** Opening PROVIDED RECORDS block **

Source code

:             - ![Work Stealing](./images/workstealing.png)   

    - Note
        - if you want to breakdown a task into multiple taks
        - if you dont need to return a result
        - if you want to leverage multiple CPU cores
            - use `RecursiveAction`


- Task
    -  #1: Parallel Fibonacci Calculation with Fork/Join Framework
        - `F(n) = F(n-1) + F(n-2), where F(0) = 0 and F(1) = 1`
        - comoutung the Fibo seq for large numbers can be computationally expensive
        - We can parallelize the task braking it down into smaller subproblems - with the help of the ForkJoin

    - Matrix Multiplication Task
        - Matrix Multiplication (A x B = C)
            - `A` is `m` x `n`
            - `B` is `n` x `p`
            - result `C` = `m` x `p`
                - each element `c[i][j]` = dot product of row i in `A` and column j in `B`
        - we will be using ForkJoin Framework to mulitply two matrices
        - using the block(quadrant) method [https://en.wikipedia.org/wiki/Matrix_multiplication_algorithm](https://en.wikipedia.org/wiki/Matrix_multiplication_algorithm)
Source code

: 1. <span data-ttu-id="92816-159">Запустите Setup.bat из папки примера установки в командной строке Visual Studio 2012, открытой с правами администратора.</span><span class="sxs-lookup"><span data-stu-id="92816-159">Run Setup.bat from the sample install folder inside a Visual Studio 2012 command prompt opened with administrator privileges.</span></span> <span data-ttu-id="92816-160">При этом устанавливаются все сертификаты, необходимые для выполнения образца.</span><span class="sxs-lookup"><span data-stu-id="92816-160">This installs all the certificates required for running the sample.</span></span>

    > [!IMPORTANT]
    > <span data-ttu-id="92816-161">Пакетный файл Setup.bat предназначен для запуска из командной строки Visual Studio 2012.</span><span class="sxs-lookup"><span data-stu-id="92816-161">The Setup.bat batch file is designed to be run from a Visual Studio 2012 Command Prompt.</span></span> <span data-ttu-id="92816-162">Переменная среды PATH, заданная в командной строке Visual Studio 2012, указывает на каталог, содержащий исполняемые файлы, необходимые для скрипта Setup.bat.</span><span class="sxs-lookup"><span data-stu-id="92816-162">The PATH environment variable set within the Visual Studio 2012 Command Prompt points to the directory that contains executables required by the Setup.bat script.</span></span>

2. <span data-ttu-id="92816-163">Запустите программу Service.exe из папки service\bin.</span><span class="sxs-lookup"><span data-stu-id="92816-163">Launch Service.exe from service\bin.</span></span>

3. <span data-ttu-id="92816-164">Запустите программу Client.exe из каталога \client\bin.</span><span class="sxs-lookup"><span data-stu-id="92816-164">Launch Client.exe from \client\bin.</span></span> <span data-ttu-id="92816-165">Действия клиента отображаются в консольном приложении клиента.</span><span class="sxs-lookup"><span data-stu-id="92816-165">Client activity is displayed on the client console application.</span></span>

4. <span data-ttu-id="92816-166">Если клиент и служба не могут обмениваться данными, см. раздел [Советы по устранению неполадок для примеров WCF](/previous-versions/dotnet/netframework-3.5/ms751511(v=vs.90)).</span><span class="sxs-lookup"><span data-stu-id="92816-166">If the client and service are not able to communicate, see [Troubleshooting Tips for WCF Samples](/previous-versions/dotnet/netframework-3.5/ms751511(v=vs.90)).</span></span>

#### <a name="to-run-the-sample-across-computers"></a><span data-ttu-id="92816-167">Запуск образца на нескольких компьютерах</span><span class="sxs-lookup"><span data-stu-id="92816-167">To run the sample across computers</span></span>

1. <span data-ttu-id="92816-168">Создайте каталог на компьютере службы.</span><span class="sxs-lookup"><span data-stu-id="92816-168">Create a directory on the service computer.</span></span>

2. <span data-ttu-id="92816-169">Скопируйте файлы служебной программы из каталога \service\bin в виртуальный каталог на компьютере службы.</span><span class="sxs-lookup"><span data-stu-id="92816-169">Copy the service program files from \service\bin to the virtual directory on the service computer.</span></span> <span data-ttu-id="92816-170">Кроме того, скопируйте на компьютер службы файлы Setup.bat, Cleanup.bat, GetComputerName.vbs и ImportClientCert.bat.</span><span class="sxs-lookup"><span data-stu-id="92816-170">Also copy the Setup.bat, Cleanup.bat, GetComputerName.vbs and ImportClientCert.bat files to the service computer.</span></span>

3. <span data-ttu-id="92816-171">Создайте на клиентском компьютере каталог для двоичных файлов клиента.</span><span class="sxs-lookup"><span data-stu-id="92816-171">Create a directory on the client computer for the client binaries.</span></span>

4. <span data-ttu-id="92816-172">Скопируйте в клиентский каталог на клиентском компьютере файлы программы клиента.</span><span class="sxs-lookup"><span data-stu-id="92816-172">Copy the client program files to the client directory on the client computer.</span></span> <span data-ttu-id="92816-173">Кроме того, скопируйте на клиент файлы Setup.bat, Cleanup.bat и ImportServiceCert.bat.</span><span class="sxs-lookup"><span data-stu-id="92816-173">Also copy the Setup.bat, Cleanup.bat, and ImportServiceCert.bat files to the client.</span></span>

** Closing PROVIDED RECORDS block **

Restate word for word the entries above, starting at the line with "- Matrix Multiplication Task" and ending at the line with "- each element", inclusive, and no others.

    - Matrix Multiplication Task
        - Matrix Multiplication (A x B = C)
            - `A` is `m` x `n`
            - `B` is `n` x `p`
            - result `C` = `m` x `p`
                - each element `c[i][j]` = dot product of row i in `A` and column j in `B`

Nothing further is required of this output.